Banana producers in Ghana have formed a professional association to develop the sector and address the needs of members of the industry.
The three commercial organizations, namely Golden Exotics Limited, Volta River Estates Limited and Musamahat Farms Limited seek to promote the commercial development and marketing of banana, maintain the highest international quality standards, ensure visibility on the international market for the Ghanaian and African banana among others.
The sector which is about 25 years in the country is currently the second to cocoa and oil palm in the agricultural produce export and remains the single most important non-traditional export crop, providing about 5,000 direct jobs in the lower Volta regions of Ghana, but suffering some major setbacks in competing with the global market.
Managers of the farms are bemoaning the poor infrastructure at Tema port which is hindering operations there and the high energy bills. According to them, the costs of energy tariffs are three times higher than neighbouring Ivory Coast and Cameroon who are also engaged in the same business.
Speaking to journalists at the launch of the Banana Producers Association on 1st August at Kasunya, the president of the newly formed group, Anthony Blay indicated that banana producers spend about GHS100,000 monthly on energy bills alone.
“We pay in the region of about, at the peak of it, about GHS100,000 a month that is second to our payroll, on a monthly basis which is quite huge for a small company like ours,” he lamented.
The Association has also raised concerns over the difficulty in accessing the Tema port due to excessive traffic and congestion there. According to them, the situation contributes largely to logistical cost.
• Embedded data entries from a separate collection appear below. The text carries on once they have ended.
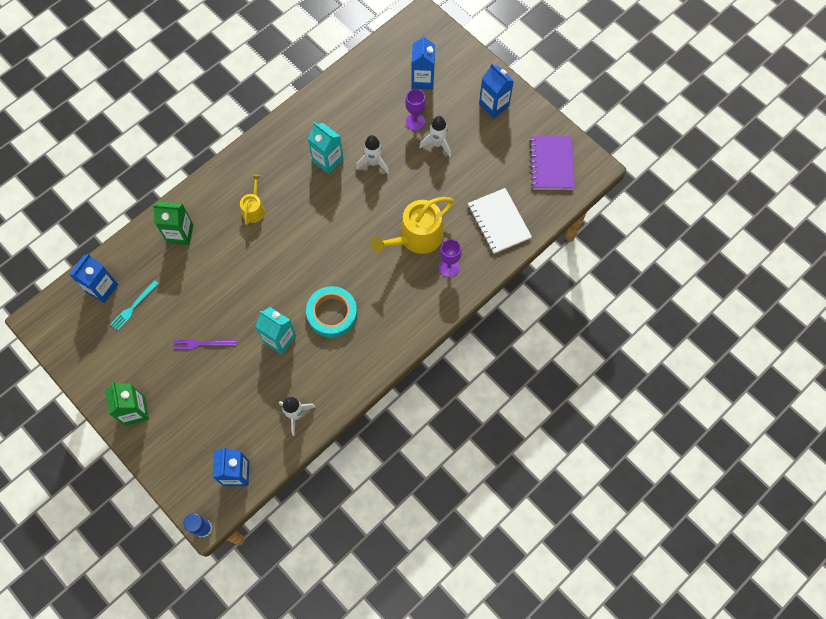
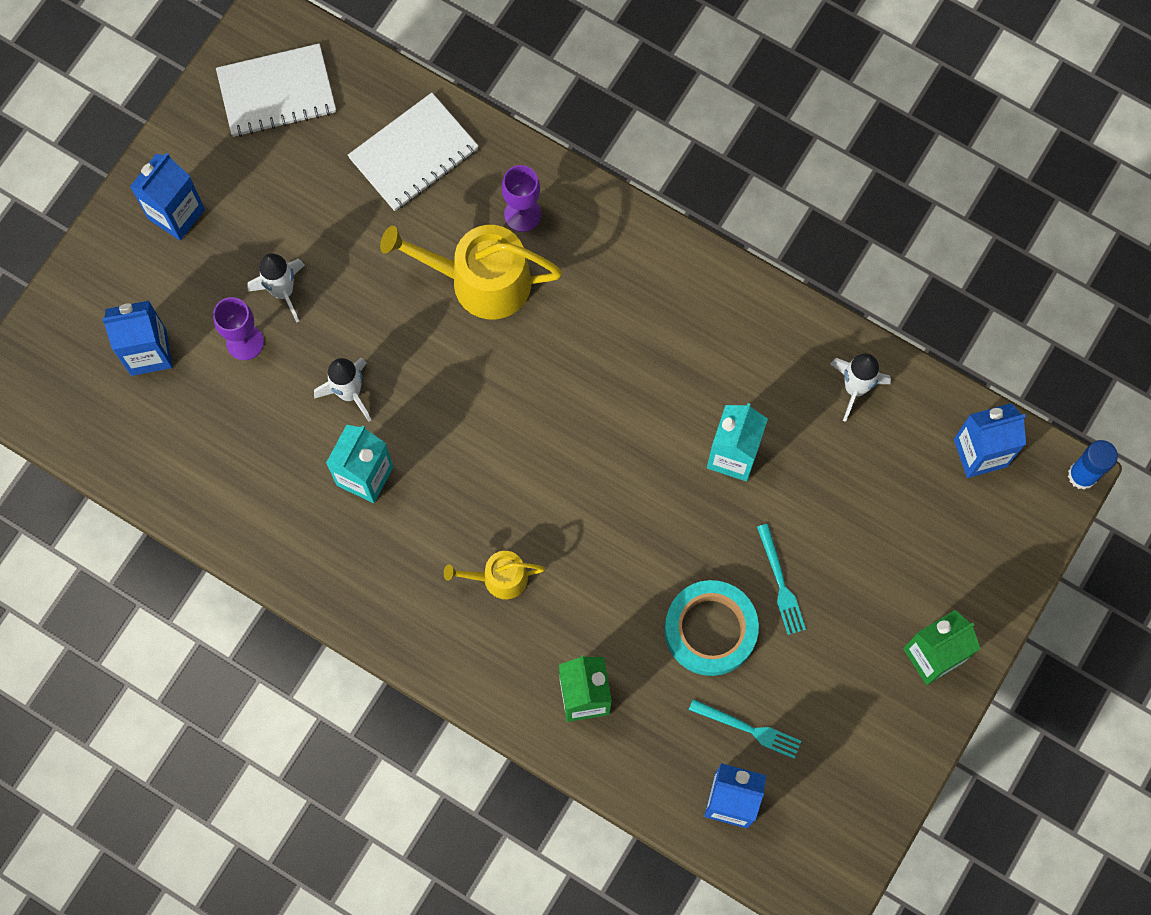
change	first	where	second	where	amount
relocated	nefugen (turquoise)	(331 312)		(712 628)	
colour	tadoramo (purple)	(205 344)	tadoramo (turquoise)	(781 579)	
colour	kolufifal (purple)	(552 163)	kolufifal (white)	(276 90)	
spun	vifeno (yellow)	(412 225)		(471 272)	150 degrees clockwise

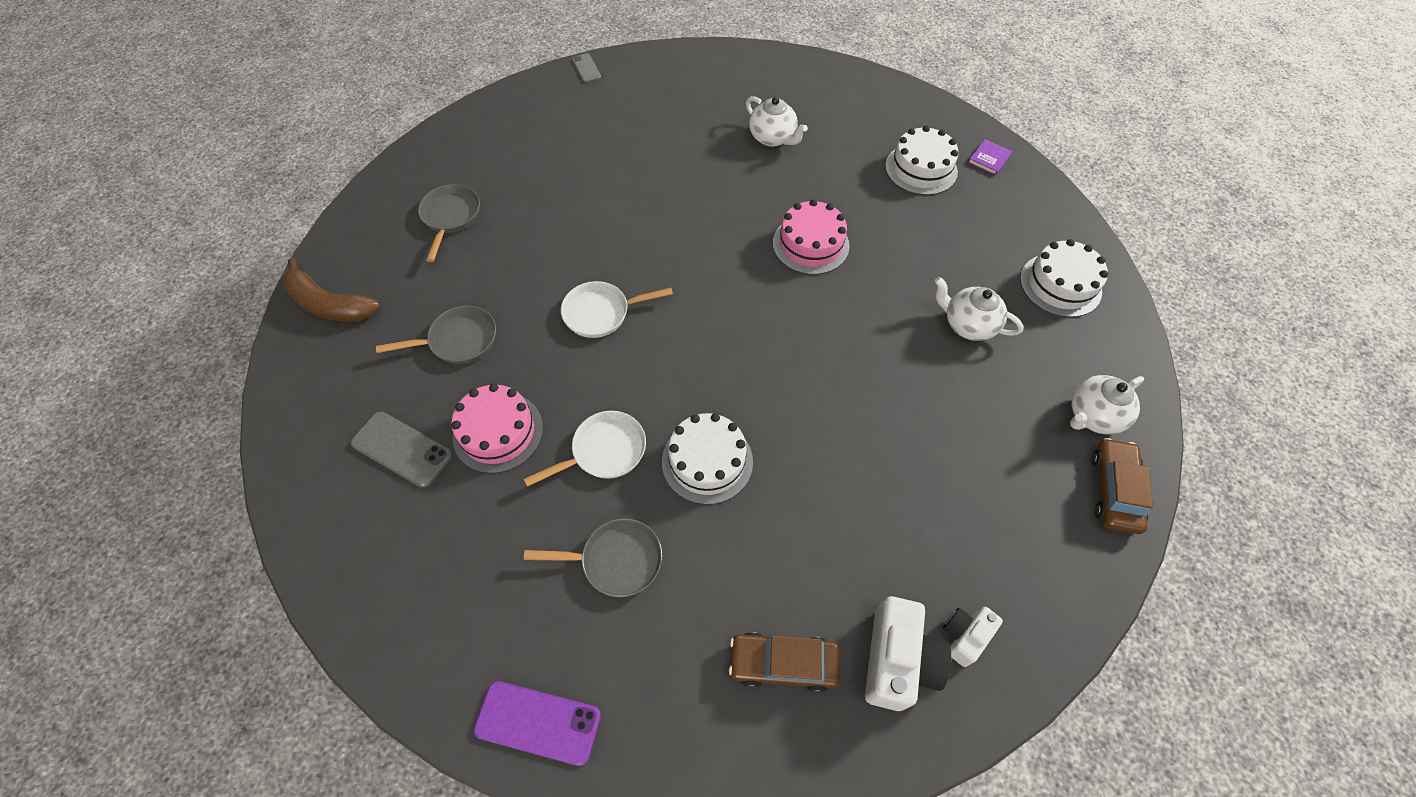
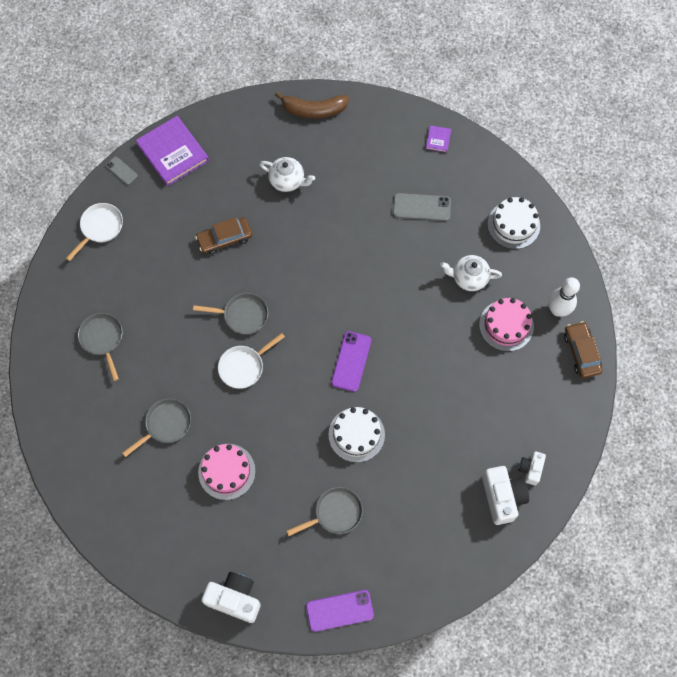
change	first	where	second	where	amount
missing	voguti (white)	(922 160)			
appeared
“Congestion is quite a problem because there are times that you simply cannot have your truck make two rounds of transporting the bananas to the port because there is so much congestion getting into the port,” Blay added. That notwithstanding, the Ghanaian market is again facing colossal threats on the international market which is negatively impacting the industry.
The Association is tasking stakeholders to act as a united front to defend their interest on the European market as well as appealing to government to address the issues.
On his part, the Managing Director of Golden Exotics Limited, Benedict Rich said the challenges which are hindering their breakthrough to remain competitive on the international market are enormous.
“We are faced with enormous competition from Latin America where production levels are very high and they have highly developed infrastructure and enjoys economies of scale. Besides we face constantly changing legislation which sometimes negatively impacts our business in our main market in Europe,” he lamented.
Meanwhile, the government has pledged to support the Association to alleviate the plights facing the sector. The Deputy Agriculture Minister in charge of Horticulture, George Oduro said government is committed to making the sector succeed to boost the economic development of the country.
“This government has realised the economy of this nation can be improved through agriculture. So, major steps are being taken to ease most of the pressure on this sector. I remember very well, from our statistics, we know Golden exotics your energy cost alone used to be around 1 million dollars a month, just on energy. So based on this information gathered by the government, which is why industries were given 30 percent reduction in energy cost which is happening elsewhere. You are doing very well and the government will also help this kind of industry to survive for a very long time,” he assured.
The Association was also inducted into AFRUIBANA, which is the Pan African organization of banana and other fruits producers and exporters which is the main exporter of banana in Arica.
The chairman of AFRUIBANA and co-Chair of the joint ACP-EU Parliament, Joseph Owona-Kona challenged the newly inducted Association to step up its game to harvest the proceeds in the industry.
“Because of the volumes the Latin Americas are exporting, they have reached economy of scales, they are producing their boxes, they are producing their fertilizers and so on, which we don’t actually do in Africa or at very small scale. This is one of the reasons why it is important that we come together and we share production, for instance, boxes, production of fertilizers. These are areas that need to be explored,” he noted.